Reduction parameters:

observed/reconstructed quantity (e.g. for broad-band magnitudes)
background-estimation technique in IR reductions

Image quality:

image width (seeing etc)
aberations of images
ellipticity of images of unresolved sources

Archive parameters:

proprietary/public
published/not published
distance from search centre
owner of data
creator of data

Query language

I believe that we should define an XML vocabulary to describe queries. It must serve two purposes: to express queries to the grid and to data-services; to express possible queries to the user interface in order to get human intervention with the difficult cases.

The queries in the hypothetical language must be transformable into SQL at the data centres. For ease of use, they should also be transofrmable to ASU in the grid.

Priorities

The highest priorities as I see them are enabling queries according to brightness and colour or objects -- i.e. according to the spectral characteristics -- and making it easy to do good overplots of catalogue on images. These were the things most wanted in the portal experiment carried out at CASU in June to October 2001.

Wavelength/brightness domain

I think the quantities we most need to standardize are to do with spectrophotometry. I use "spectrophotometry" to cover SED measurements with both imaging and spectrographic instruments, and I believe that we need common representations for data from both classes of instrument.

We need a standard description of wavelength coverage. This will probably become part of the static description of data resources.

We need a way of transforming all spectrophotometry onto a common scale. Transforming everything to flux density is the obvious first step.

We need a standard description of the type of spectrophotometric data. Data that are true Sloan phtometry, say, need to be labeled as such so that they can be correctly transformed. Data that are derived measures (e.g. Sloan magnitudes synthesized from measured spectra) also need to be distinguished.
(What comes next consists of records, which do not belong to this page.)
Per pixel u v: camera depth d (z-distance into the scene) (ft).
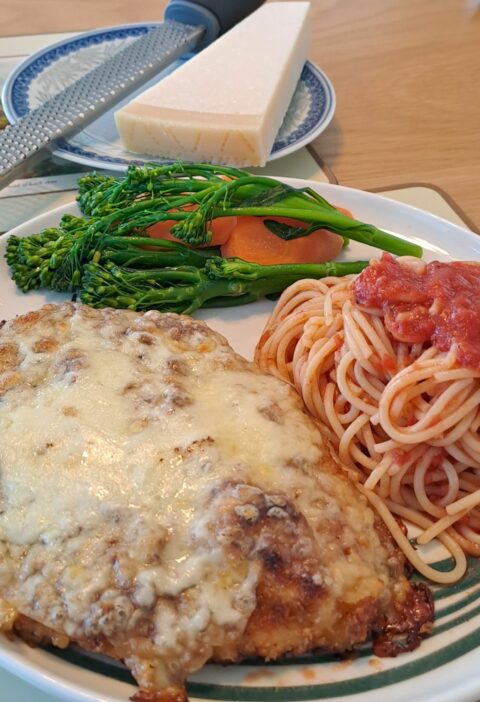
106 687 0.41
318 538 0.44
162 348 0.54
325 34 1.22
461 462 0.55
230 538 0.41
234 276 0.67
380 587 0.44
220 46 0.97
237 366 0.54
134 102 0.86
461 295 0.55
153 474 0.44
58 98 0.89
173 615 0.40
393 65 1.14
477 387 0.53
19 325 0.56
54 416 0.47
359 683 0.43
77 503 0.43
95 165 0.84
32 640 0.42
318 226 0.71
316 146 0.96
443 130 1.00
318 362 0.58
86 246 0.68
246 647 0.41
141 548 0.41
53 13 1.25
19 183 0.86
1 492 0.44
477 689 0.41
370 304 0.56
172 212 0.71
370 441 0.56
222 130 0.83
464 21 1.26
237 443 0.46
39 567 0.42
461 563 0.52
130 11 1.26
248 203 0.72
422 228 0.77
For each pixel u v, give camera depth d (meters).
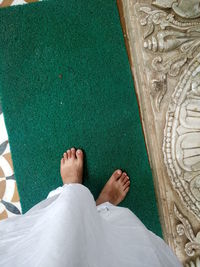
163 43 1.15
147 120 1.20
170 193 1.20
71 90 1.26
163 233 1.27
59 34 1.26
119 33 1.26
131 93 1.26
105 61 1.26
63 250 0.50
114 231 0.82
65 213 0.60
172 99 1.17
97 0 1.26
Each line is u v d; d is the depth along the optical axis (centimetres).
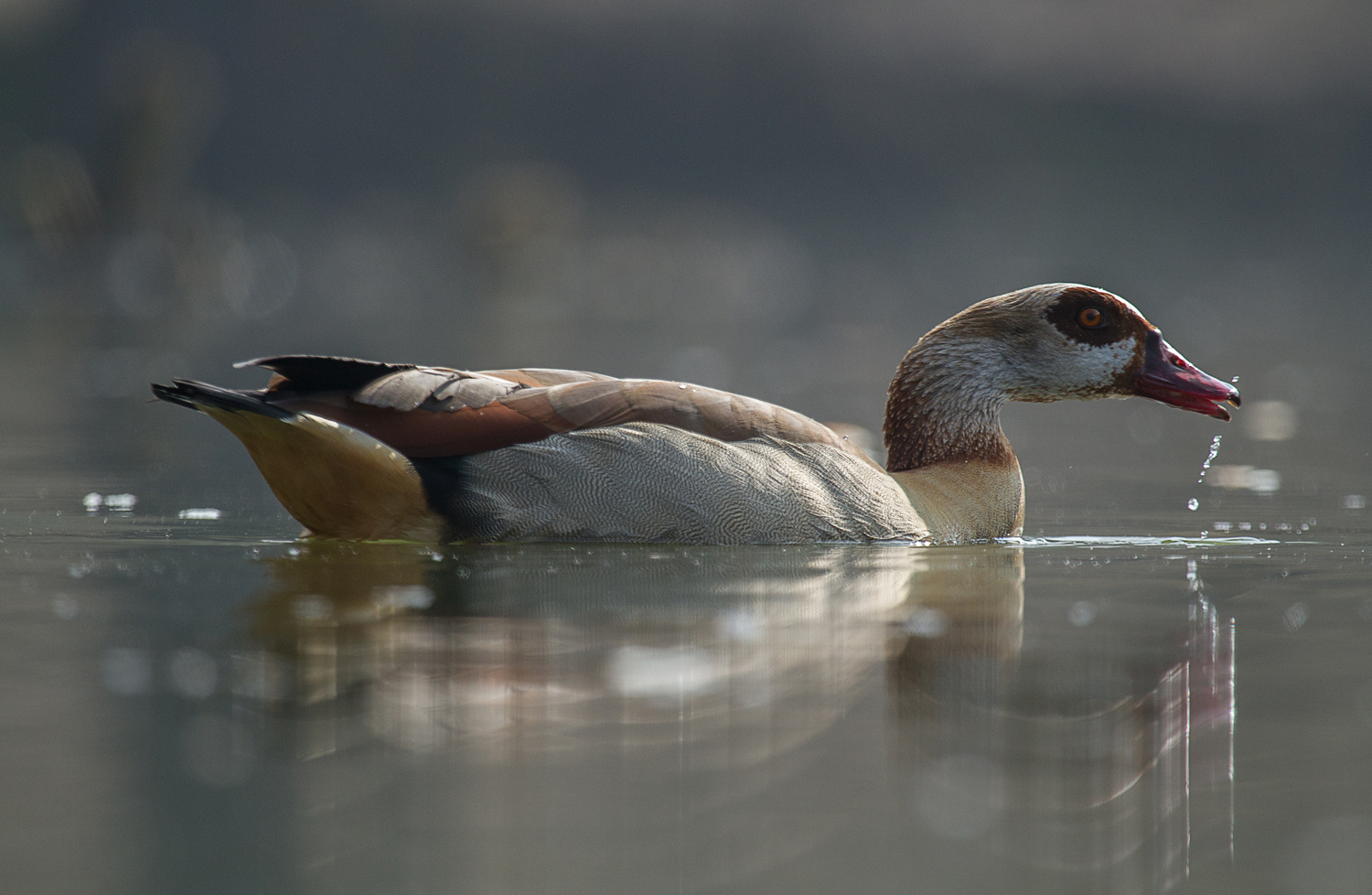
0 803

Position/size/shape domain

Celestial position is fairly well covered by existing convention. We need to add sufficient standard quantities to support overplotting of arbitrary data on images, as in Aladin, Gaia etc.

Where possible, the overplots should be drawn as ellipses. This means that we need standard quantities to give the position angle, ellipticity, and ellipse width. The width (or half-width or whatever) might not be a physical parameter of the object, but might be derived from magnitude.